Your goal
Go through the records and restate them word for word, omitting images.
* * * * *
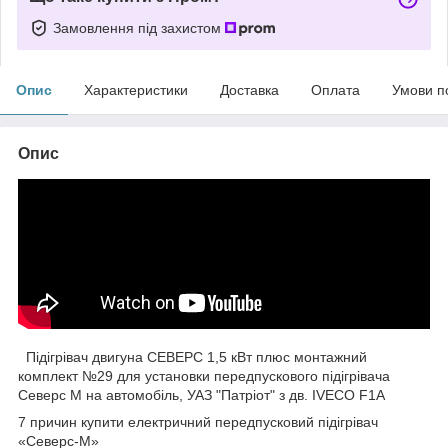
Замовлення під захистом
Опис
Характеристики
Доставка
Оплата
Умови п
Опис
Підігрівач двигуна СЕВЕРС 1,5 кВт плюс монтажний
комплект №29 для установки передпускового підігрівача
Северс М на автомобіль, УАЗ "Патріот" з дв. IVECO F1A
7 причин купити електричний передпусковий підігрівач
«Северс-М»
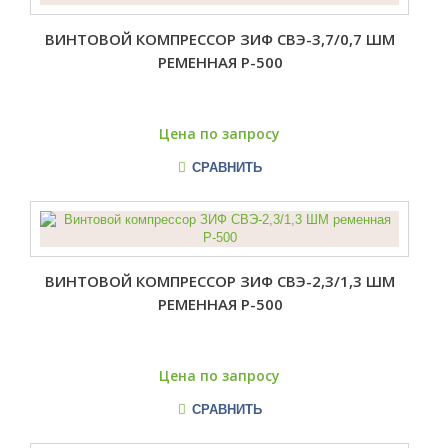
ВИНТОВОЙ КОМПРЕССОР ЗИФ СВЭ-3,7/0,7 ШМ
РЕМЕННАЯ Р-500
Цена по запросу
СРАВНИТЬ
ВИНТОВОЙ КОМПРЕССОР ЗИФ СВЭ-2,3/1,3 ШМ
РЕМЕННАЯ Р-500
Цена по запросу
СРАВНИТЬ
* * * * *
Answer for this exercise
Замовлення під захистом
Опис
Характеристики
Доставка
Оплата
Умови п
Опис
Підігрівач двигуна СЕВЕРС 1,5 кВт плюс монтажний
комплект №29 для установки передпускового підігрівача
Северс М на автомобіль, УАЗ "Патріот" з дв. IVECO F1A
7 причин купити електричний передпусковий підігрівач
«Северс-М»
ВИНТОВОЙ КОМПРЕССОР ЗИФ СВЭ-3,7/0,7 ШМ
РЕМЕННАЯ Р-500
Цена по запросу
СРАВНИТЬ
ВИНТОВОЙ КОМПРЕССОР ЗИФ СВЭ-2,3/1,3 ШМ
РЕМЕННАЯ Р-500
Цена по запросу
СРАВНИТЬ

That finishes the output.